= Exercise aim =
Using the data beneath this instruction, retype only the lines from the one that contains "right front paw: (374, 438)" down to the one that contains "right back paw: (262, 407)", both included, exactly as they appear.

Stored data entries:
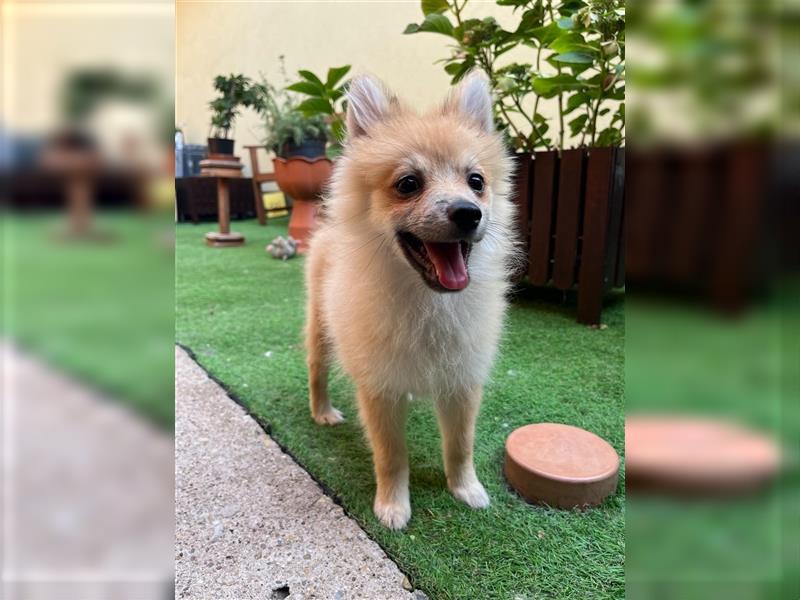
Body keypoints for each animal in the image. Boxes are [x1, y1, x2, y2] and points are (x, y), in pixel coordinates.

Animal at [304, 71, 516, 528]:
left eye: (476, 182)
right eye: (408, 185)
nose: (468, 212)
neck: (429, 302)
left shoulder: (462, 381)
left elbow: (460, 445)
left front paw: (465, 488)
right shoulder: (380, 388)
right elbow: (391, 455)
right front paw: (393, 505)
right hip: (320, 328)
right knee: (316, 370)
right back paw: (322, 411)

---

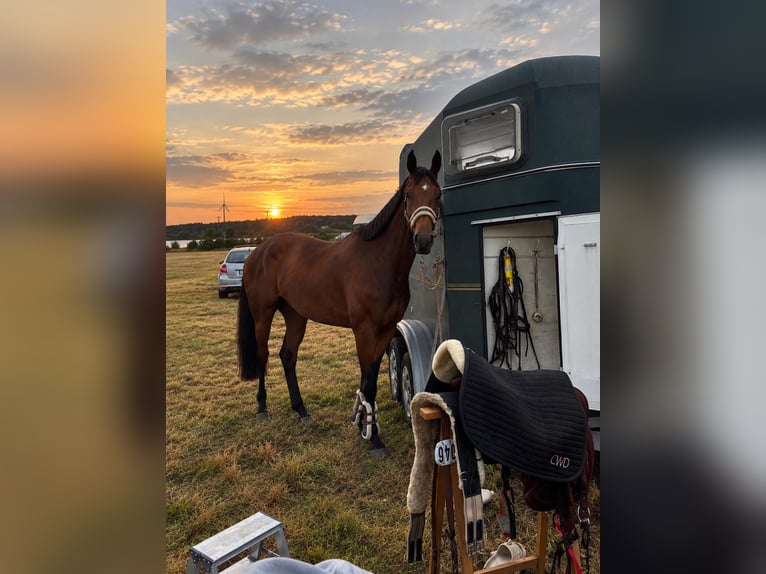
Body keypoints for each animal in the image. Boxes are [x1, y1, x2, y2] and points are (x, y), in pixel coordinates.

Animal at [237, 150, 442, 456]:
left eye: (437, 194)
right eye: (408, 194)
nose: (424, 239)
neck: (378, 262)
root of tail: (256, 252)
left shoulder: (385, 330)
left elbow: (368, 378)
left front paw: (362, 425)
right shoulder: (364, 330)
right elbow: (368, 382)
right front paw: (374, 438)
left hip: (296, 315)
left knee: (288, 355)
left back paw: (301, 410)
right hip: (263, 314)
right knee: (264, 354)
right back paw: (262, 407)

...

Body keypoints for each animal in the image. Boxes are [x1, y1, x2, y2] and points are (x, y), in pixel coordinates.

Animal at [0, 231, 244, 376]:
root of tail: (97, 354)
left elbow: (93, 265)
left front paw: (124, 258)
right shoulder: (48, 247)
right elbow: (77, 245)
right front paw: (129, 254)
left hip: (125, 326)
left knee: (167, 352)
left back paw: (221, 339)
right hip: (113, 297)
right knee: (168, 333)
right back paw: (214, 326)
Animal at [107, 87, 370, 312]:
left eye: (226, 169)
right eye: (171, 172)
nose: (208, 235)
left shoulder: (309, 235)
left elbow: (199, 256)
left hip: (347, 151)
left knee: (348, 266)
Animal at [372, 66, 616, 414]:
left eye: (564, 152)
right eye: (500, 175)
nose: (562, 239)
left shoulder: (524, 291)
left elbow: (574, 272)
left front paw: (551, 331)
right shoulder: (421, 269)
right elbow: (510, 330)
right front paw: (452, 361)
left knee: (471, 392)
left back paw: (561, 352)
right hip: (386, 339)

= Task output =
right front paw: (374, 438)
left hip: (296, 315)
left knee: (288, 355)
left back paw: (301, 410)
right hip: (263, 314)
right knee: (264, 354)
right back paw: (262, 407)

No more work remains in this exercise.